**WRITTEN TASK:** Extend the passage below on why Formula One drivers live in Monaco, continuing after its final line.

**SOURCE EXCERPT:**
Geography and the Race Calendar Advantage

Monaco sits 15 minutes from Nice Airport. Monza, Barcelona, Silverstone and Spa are each within two hours by air. For drivers competing across 24 races on five continents, the ability to return home swiftly between grands prix is operationally significant. During the Monaco Grand Prix itself, resident drivers sleep in their own beds the night before qualifying — while rivals manage hotel logistics across a city that is not theirs.
Privacy, Security — and Its Limits

Professional photographers operating in Monaco require written government permission. The result, in theory, is a principality free from paparazzi culture. In practice, Charles Leclerc was forced to publicly ask fans to stop ringing his doorbell. The photography laws protect drivers from professionals with long lenses. They offer no protection against a determined fan with a smartphone who has already looked up which building a world champion lives in.
“The paparazzi didn’t disappear from Monaco. They just became unpaid.”

**DATA SECTION:**
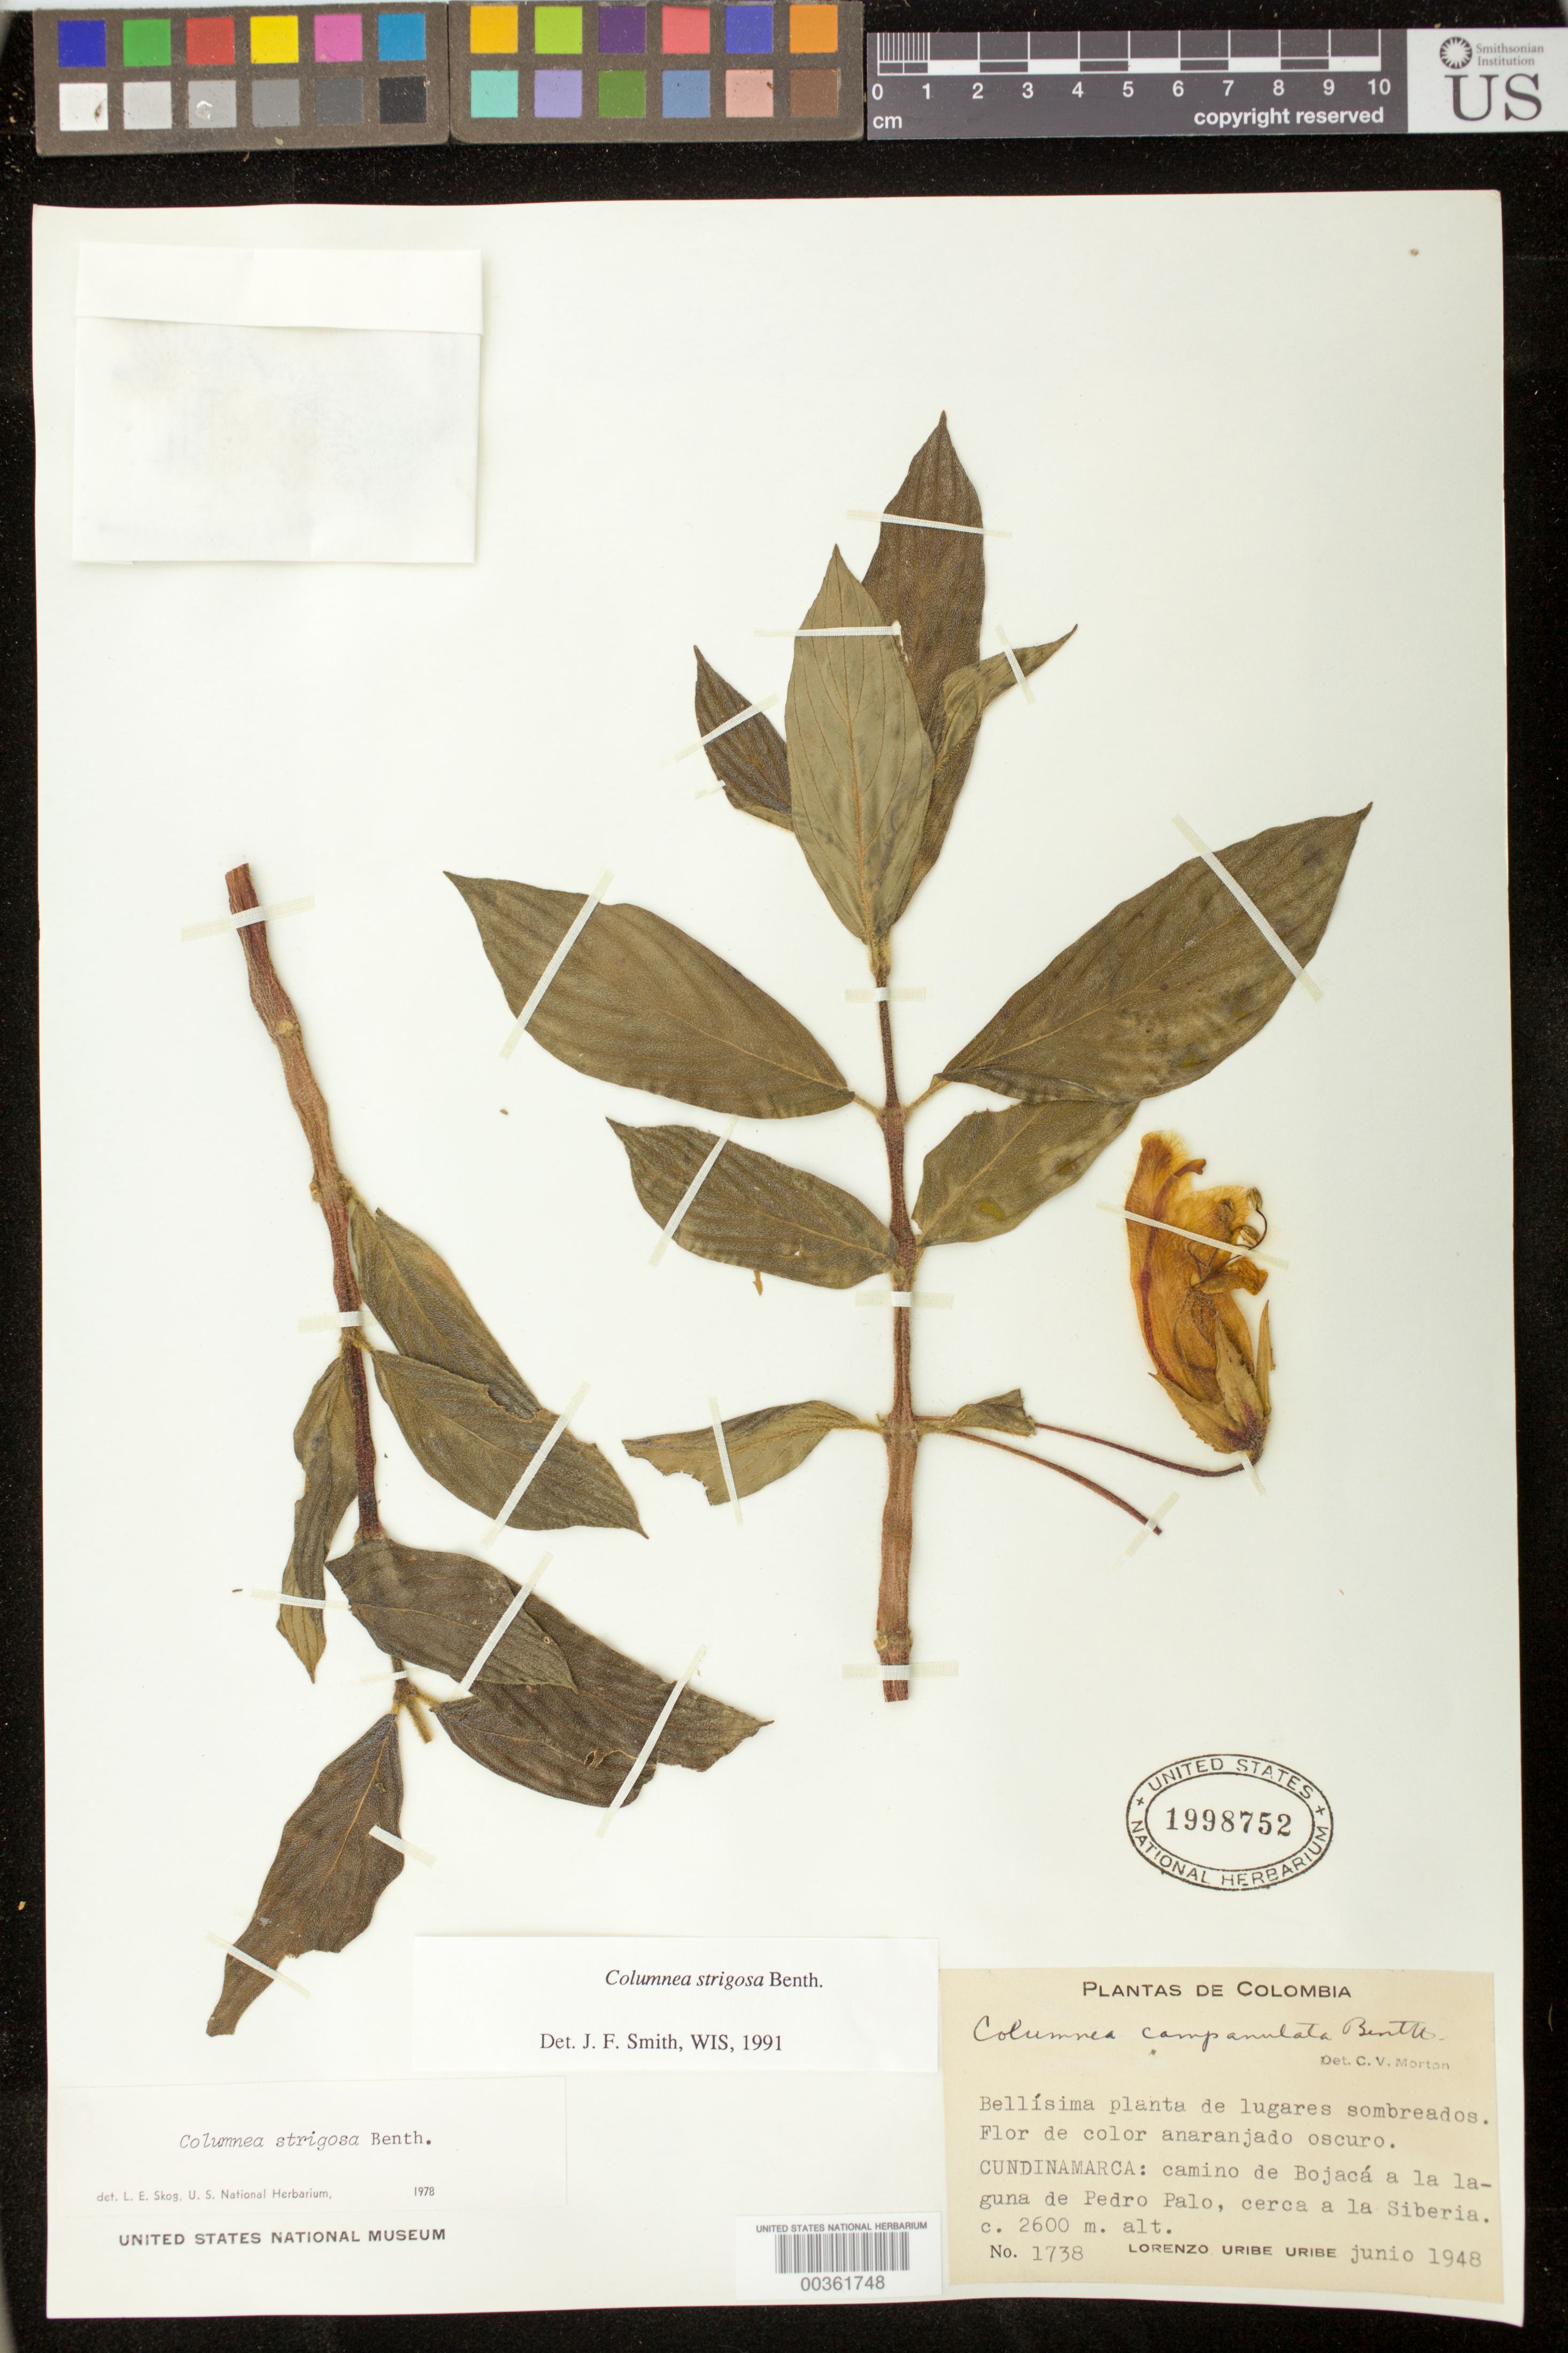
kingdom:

**EXERCISE RESPONSE:**
The Alternative: Switzerland and the Schumacher Model
Michael Schumacher never lived in Monaco. He chose Gland, on the southern shore of Lake Geneva — a private estate surrounded by land, horses and Alps, where visitors arrive by invitation only. The right Swiss canton offers a tax picture that, while not zero, remains highly manageable. The European race calendar is equally accessible. What changes is everything else: open roads, forests, trails, and a front door the world cannot find. Andrea Kimi Antonelli chose San Marino, a landlocked principality inside Italy whose territorial tax system exempts foreign-earned income entirely.
Is Monaco Still Earning It?

For Charles Leclerc, who holds a Monegasque passport and grew up watching Formula 1 cars pass his school, the question is irrelevant — Monaco is simply home. For a 22-year-old Argentine national hero who relocated from Buenos Aires to Fontvieille, it remains an exciting new world. But for others, the walls of a two-square-kilometre principality eventually close in. The case for Monaco has never been stronger on paper. Whether it matches life on the ground is a more complicated answer.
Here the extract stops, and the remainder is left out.